This time last year I received a letter from my local MP, Julian Lewis, on what the UK Parliament were doing to tackle the problem of waste within the government. In that letter, Lewis discusses a mixed recycling scheme of various materials that are used in Parliament and claims that no waste produced in Parliament goes to landfill.

The letter I received from Julian Lewis last year


Lewis also goes on to discuss a review that was going into the use of single-use plastics that are being consumed in the House of Commons and briefly mentions a number of initiatives and pilot schemes that are being trialled in an attempt to reduce the amount of waste produced in Parliament.

I wrote to my local MP to support a campaign by Surfers Against Sewage to get rid of single-use plastics being used in Parliament. In 2017, the House of Commons and House of Lords together used over 2 million avoidable single-use plastic items. These include items like plastic cutlery, straws and stirrers, single serve condiments and coffee cups.

Even if none of this single-use plastic goes to waste in Parliament, there are many more environmentally-friendly alternatives that can be used instead, and Parliament should be doing everything they can to remove single-use plastics.

What has Parliament Done to Tackle Plastic?

In May last year, Parliament announced that it was planning to tackle the amount of single-use plastics used in the House of Commons. The steps that were announced mirror a lot of what is being done up and down the UK, but in some cases go even further.

Below is a full list of all the changes that were due to be enforced by this year:

  • Eliminate sales of water in plastic bottles
  • Introduce a 25p additional cost on hot drinks purchased in disposable cups (trial)
  • Sell reusable cups to encourage behaviour change away from single-use disposables
  • Incentivise use of reusable cups through additional loyalty rewards in the House of Commons and continued discounts in the House of Lords
  • Introduce fixed condiment sauce dispensers in the House of Commons
  • Substitute disposable catering items (including plastic-lined coffee cups) for compostable alternatives and introduce a compostable waste stream (including the purchase of 800 additional bins)
  • Replace plastic drinks tumblers with compostable cups across both Houses
  • Replace plastic carrier bags with paper ones in retail outlets
  • Implement a ‘green stationary’ catalogue
  • Produce procedures for incorporating the environmental impact of packaging into the weighting of relevant procurement and tender exercises
  • Pilot a reusable packaging ‘totes’ scheme for deliveries

One of the more impressive proposals made by Parliament is the total ban on the sale of water in plastic bottles. Doing so would immediately remove 125,000 plastic bottles from the annual waste stream. In order for water to remain available, Parliament plans to increase the number of water dispensers installed in Parliament buildings.

The increase of compostable products taking the place of single-use plastics also means that more bins will be installed in Parliament to ensure that these products are disposed of effectively.

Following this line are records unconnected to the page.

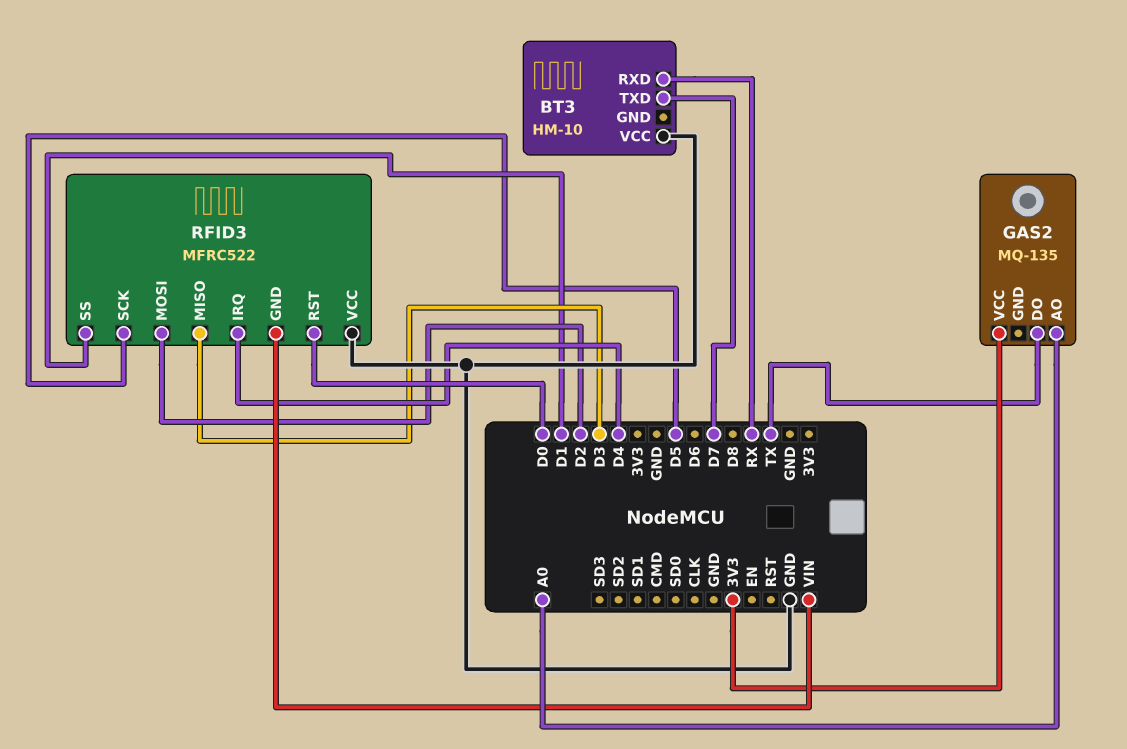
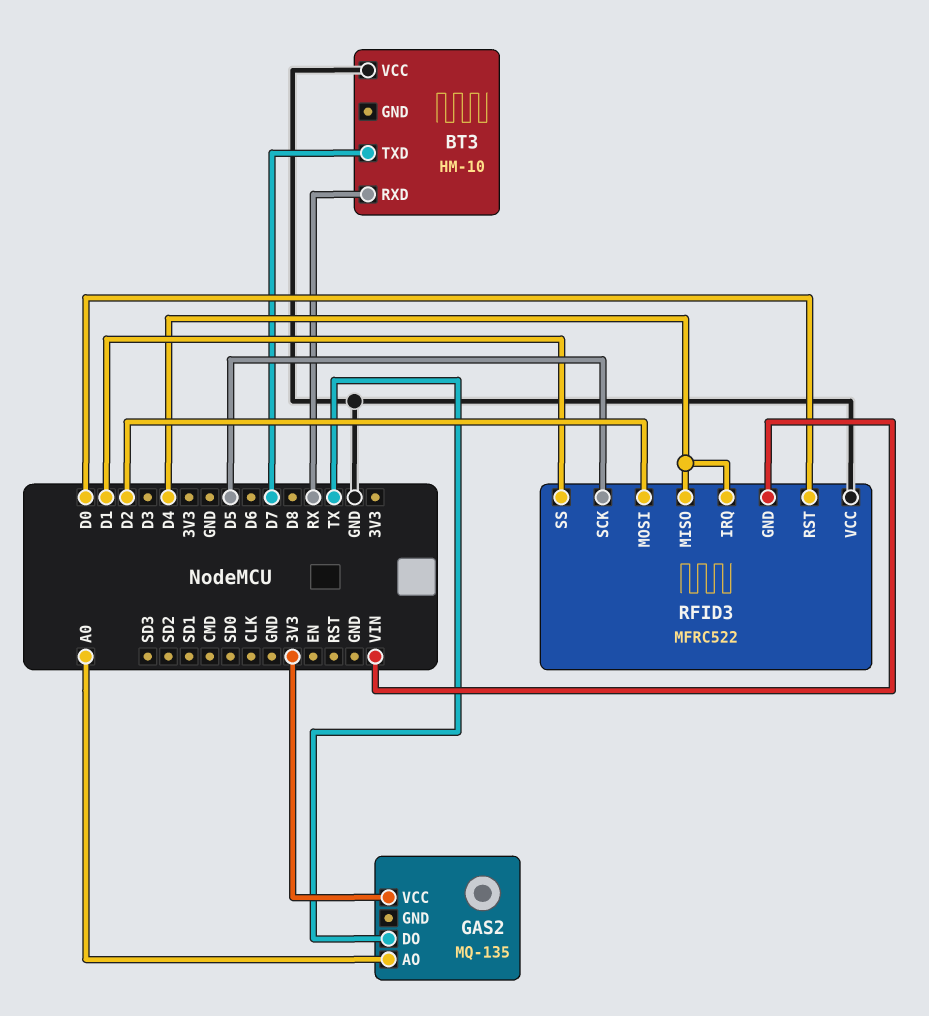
RFID3 pin MISO: D3 -> D4

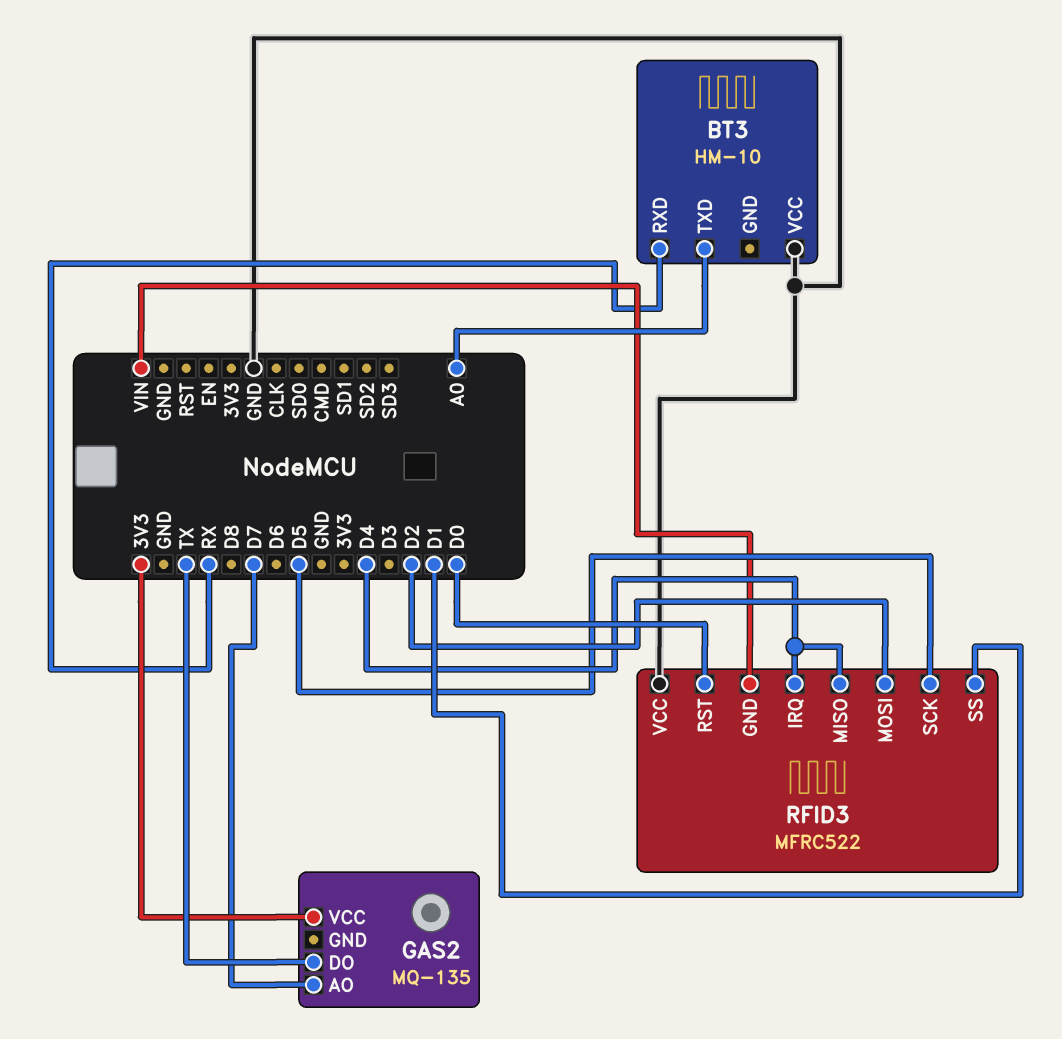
BT3 pin TXD: D7 -> A0
GAS2 pin AO: A0 -> D7

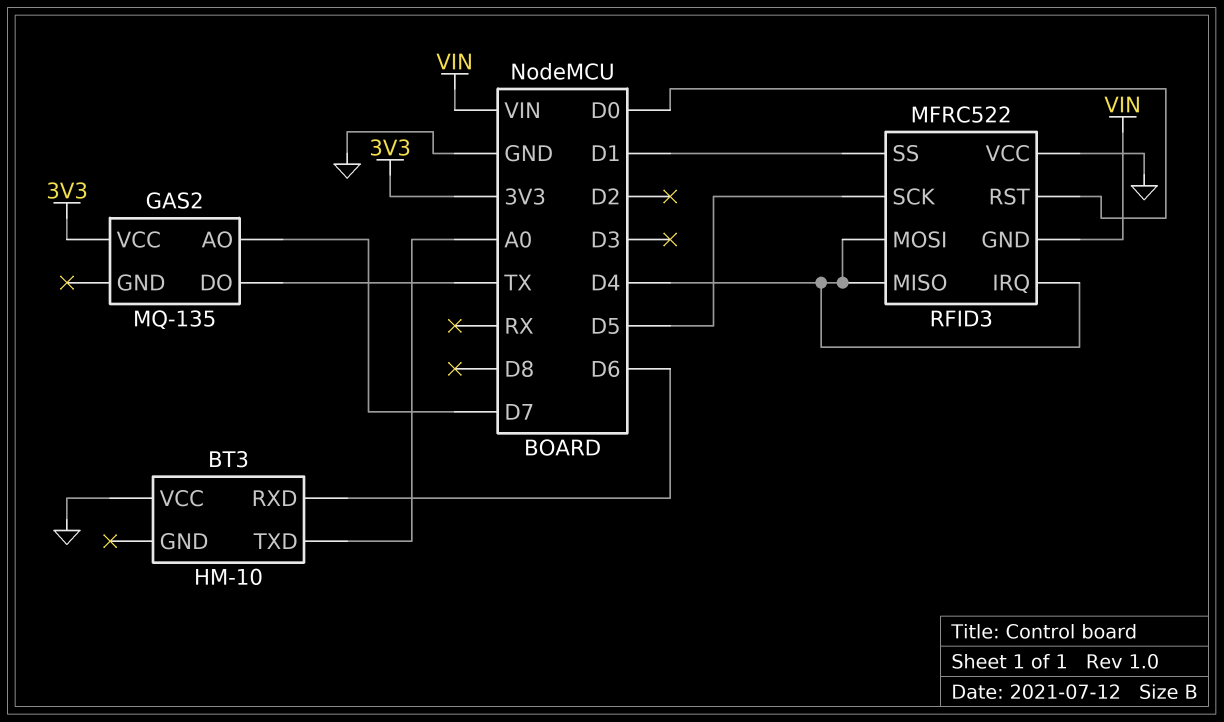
BT3 pin RXD: RX -> D6
RFID3 pin MOSI: D2 -> D4

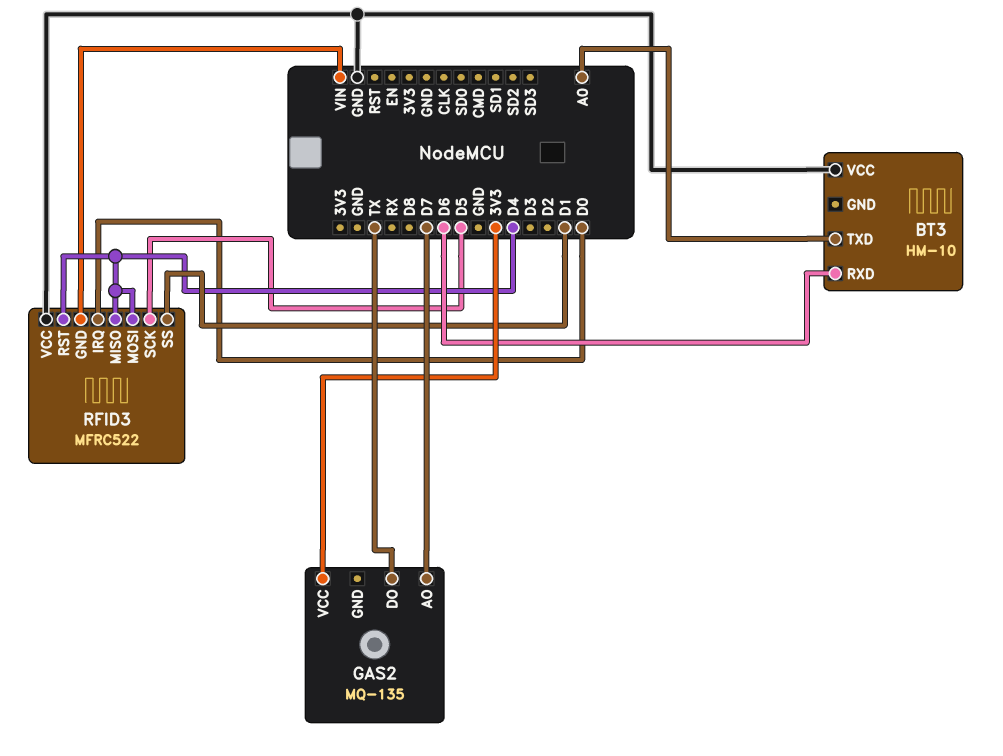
RFID3 pin IRQ: D4 -> D0
RFID3 pin RST: D0 -> D4

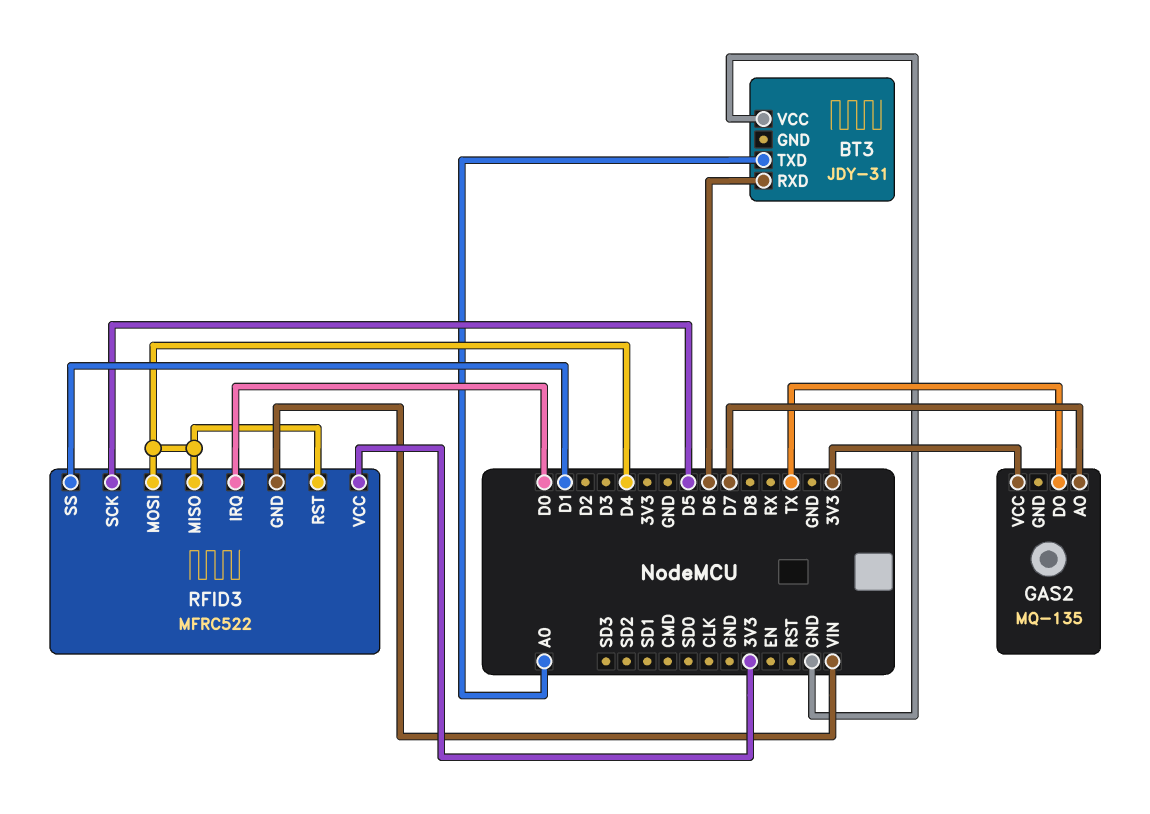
BT3: HM-10 -> JDY-31
RFID3 pin VCC: GND -> 3V3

The House of Commons Catering Services is key in removing single-use plastics from waste streams and make the necessary changes to reduce the amount of food waste produced. Changes the catering company make here directly impact the amount of waste produced in both the House of Commons and House of Lords.

Disposable coffee cups still exist but they are no longer plastic. A change made in October last year now means that rather than the normal plastic or ‘biodegradable plastic’, disposable coffee cups and some other food and drink disposable items are made entirely from plant fibres that are totally compostable. Catering Services also provide the opportunity for MPs and other staff to purchase reusable coffee cups and have added an additional charge for the use of disposable coffee cups.


Some MPs embraced the changes away from single-use plastics


There are still some other single-use plastic items supplied by Catering Services that they have not been able to change yet for a variety of reasons. Some changes would still be too costly to implement, some are just not yet possible. But Catering Services constantly review more environmentally-friendly alternatives and have removed a number of the worst materials from the supply chain.

Are they Going Far Enough?

In order to tackle the problem of single-use plastics, the proposed changes certainly go some way to reducing the amount that is produced in Parliament. It will be interesting to see what kind of results the proposed changes have on the amount of single-use plastic generated as well as the total waste more generally.

Do they go far enough though? The majority of the proposals by Parliament are as far as high street coffee shops or supermarkets are going; as good as they are, they’re not going to solve the plastic crisis.

It’s a complex issue and unfortunately there is no easy solution, but what more do you think the UK Government could do to tackle the problem of plastic in Parliament?